Among the records that follow, set down only the lines from the one containing "2024 Asturias et" to the one containing "to three months", both included, exactly.

[RECORD SET Boundary: Start]

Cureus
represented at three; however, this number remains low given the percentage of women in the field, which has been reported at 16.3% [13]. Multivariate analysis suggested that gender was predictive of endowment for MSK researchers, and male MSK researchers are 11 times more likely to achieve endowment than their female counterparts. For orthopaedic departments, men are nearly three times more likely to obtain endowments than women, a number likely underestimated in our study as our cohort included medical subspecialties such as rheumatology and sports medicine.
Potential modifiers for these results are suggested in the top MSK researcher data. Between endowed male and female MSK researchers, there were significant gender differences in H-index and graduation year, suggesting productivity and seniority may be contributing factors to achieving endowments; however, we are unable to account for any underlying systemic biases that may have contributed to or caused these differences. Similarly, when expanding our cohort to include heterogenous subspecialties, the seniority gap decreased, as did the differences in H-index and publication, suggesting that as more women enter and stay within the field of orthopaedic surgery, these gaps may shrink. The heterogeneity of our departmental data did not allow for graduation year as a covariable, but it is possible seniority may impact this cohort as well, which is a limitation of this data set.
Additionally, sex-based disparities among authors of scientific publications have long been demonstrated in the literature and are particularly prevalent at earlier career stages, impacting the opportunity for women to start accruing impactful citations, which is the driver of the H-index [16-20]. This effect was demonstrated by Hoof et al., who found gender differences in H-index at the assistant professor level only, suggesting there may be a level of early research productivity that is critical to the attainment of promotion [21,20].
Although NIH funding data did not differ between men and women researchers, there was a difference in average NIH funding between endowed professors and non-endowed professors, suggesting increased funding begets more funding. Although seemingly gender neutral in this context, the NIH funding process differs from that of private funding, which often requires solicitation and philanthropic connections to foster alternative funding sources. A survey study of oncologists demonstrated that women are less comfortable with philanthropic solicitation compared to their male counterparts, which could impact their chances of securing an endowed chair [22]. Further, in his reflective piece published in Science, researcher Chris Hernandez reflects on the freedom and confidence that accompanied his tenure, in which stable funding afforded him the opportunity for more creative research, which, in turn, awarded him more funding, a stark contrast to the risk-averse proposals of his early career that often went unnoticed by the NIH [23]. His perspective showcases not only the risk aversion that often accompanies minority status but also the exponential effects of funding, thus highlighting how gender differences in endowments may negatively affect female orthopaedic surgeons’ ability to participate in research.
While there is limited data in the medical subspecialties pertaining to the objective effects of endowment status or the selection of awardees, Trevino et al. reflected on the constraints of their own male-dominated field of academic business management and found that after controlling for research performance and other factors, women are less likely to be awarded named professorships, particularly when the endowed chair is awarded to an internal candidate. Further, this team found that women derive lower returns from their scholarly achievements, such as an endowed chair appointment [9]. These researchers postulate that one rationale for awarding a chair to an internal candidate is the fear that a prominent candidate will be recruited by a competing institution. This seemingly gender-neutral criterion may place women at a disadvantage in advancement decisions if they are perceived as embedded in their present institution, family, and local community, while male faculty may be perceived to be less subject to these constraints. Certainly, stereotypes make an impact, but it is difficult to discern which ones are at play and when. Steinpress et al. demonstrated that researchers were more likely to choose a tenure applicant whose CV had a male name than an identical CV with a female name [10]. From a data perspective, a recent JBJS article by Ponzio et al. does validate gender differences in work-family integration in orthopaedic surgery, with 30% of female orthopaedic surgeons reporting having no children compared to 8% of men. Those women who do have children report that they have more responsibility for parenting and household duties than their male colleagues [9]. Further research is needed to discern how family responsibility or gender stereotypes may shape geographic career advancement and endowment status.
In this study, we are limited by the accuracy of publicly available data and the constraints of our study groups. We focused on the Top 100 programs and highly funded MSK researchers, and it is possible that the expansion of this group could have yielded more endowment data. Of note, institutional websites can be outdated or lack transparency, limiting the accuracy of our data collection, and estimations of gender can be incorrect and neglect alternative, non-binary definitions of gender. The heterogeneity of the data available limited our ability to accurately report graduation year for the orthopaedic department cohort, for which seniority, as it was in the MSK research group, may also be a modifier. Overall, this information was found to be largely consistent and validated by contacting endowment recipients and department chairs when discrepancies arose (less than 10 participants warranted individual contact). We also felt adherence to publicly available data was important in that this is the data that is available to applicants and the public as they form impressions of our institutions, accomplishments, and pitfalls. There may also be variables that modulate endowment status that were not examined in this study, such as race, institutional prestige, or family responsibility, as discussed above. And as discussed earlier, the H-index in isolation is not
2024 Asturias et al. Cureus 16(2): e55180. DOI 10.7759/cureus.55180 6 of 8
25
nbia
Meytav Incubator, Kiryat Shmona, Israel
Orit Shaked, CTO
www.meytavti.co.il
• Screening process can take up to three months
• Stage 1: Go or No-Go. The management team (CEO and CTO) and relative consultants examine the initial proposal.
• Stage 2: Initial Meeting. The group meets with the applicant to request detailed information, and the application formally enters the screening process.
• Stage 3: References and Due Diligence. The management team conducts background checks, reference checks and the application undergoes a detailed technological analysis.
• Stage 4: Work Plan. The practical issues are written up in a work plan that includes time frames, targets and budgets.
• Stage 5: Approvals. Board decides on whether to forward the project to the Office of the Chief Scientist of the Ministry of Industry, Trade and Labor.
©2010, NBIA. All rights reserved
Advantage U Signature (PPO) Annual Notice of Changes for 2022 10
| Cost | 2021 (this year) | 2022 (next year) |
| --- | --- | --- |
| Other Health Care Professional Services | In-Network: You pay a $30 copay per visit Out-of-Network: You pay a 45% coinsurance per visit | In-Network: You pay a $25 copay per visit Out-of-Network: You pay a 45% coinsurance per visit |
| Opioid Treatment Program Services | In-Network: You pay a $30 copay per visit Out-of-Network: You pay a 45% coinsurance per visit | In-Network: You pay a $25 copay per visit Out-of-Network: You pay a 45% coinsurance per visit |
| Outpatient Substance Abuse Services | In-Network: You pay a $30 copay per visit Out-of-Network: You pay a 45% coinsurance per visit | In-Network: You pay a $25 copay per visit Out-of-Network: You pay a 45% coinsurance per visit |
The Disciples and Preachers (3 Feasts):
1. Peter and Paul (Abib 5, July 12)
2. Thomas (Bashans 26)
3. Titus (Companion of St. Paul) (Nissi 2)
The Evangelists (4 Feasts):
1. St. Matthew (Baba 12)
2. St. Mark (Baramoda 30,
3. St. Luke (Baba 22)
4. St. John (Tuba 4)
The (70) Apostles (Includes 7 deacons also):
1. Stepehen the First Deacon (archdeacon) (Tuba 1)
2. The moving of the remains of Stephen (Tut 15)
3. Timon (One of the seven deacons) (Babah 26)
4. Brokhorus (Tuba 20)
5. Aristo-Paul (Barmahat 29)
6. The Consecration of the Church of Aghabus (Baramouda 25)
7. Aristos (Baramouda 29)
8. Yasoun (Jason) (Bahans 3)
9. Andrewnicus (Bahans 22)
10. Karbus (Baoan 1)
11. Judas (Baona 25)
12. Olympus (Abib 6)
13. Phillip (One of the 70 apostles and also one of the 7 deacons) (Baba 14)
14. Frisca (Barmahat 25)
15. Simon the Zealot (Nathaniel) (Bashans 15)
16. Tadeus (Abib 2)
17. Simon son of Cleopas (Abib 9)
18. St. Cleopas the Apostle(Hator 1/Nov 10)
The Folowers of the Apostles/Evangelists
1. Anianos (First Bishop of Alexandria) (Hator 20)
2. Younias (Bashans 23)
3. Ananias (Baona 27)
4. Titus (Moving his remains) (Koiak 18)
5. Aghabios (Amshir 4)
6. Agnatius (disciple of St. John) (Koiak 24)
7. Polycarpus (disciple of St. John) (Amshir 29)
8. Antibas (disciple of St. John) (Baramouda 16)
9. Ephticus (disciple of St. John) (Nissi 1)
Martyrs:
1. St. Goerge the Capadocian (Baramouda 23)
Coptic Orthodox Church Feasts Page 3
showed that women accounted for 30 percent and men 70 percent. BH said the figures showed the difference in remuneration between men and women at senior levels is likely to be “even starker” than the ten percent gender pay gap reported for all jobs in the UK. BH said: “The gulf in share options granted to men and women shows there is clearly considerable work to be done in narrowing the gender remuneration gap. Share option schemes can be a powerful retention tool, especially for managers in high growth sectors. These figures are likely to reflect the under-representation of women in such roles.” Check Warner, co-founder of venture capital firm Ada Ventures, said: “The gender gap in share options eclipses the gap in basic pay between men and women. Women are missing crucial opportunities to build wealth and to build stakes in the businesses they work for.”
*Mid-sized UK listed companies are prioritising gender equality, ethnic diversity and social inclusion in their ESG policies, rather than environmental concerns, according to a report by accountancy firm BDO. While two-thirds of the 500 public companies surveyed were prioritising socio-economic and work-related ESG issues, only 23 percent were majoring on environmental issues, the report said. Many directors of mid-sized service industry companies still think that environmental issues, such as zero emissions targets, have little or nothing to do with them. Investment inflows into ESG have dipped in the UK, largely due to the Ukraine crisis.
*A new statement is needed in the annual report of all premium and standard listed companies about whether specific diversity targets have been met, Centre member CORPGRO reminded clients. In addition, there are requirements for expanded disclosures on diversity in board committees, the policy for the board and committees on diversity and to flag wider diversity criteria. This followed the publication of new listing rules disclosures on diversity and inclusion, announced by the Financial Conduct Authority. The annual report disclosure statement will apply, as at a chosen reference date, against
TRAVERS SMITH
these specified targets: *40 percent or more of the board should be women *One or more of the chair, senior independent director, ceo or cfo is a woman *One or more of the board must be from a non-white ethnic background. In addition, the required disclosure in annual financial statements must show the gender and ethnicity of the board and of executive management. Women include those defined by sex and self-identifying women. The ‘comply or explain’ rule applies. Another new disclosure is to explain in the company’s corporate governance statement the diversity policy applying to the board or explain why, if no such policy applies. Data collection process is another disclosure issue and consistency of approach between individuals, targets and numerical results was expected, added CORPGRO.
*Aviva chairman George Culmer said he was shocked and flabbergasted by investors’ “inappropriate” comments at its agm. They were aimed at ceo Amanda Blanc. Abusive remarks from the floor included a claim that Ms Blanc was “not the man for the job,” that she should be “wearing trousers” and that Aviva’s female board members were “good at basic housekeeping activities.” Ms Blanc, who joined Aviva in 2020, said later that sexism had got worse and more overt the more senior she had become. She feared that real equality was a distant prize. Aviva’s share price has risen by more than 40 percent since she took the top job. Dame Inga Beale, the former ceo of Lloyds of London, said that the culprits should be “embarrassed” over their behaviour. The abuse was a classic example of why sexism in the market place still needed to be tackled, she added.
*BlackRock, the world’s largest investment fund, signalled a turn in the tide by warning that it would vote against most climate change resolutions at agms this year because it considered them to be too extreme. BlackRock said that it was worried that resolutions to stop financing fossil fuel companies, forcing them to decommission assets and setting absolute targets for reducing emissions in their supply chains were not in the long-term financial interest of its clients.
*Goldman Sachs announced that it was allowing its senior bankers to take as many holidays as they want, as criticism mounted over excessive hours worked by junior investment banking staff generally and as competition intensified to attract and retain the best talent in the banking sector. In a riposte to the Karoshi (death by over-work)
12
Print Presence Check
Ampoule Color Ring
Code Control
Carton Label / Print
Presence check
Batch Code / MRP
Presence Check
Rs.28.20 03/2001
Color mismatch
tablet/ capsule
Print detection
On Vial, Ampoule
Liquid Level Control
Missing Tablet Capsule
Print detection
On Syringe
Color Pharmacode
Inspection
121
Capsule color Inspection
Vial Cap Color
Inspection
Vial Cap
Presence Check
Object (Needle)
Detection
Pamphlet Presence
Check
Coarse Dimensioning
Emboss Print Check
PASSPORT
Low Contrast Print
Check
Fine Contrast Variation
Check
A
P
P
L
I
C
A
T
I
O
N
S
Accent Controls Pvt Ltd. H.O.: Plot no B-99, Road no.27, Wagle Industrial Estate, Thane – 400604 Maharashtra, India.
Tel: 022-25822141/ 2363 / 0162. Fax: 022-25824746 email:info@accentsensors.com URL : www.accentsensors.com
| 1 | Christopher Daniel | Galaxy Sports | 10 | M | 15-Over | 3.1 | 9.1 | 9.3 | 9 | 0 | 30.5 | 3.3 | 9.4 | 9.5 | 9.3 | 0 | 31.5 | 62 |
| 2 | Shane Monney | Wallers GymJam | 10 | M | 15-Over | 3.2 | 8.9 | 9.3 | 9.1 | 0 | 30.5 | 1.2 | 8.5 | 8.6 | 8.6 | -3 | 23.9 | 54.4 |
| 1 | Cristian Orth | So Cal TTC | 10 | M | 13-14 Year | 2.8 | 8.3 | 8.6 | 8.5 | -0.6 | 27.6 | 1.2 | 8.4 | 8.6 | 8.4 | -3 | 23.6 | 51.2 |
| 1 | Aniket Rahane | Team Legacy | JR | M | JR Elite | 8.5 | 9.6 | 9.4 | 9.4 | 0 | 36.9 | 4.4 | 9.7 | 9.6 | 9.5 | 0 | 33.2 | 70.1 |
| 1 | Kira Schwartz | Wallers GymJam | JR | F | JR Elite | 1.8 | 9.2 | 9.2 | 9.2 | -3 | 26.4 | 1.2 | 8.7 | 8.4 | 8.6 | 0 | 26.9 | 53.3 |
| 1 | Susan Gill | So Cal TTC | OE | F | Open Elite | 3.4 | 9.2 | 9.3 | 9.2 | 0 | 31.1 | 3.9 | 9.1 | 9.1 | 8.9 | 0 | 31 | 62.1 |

[RECORD SET Boundary: End]

RESULT
2024 Asturias et al. Cureus 16(2): e55180. DOI 10.7759/cureus.55180 6 of 8
25
nbia
Meytav Incubator, Kiryat Shmona, Israel
Orit Shaked, CTO
www.meytavti.co.il
• Screening process can take up to three months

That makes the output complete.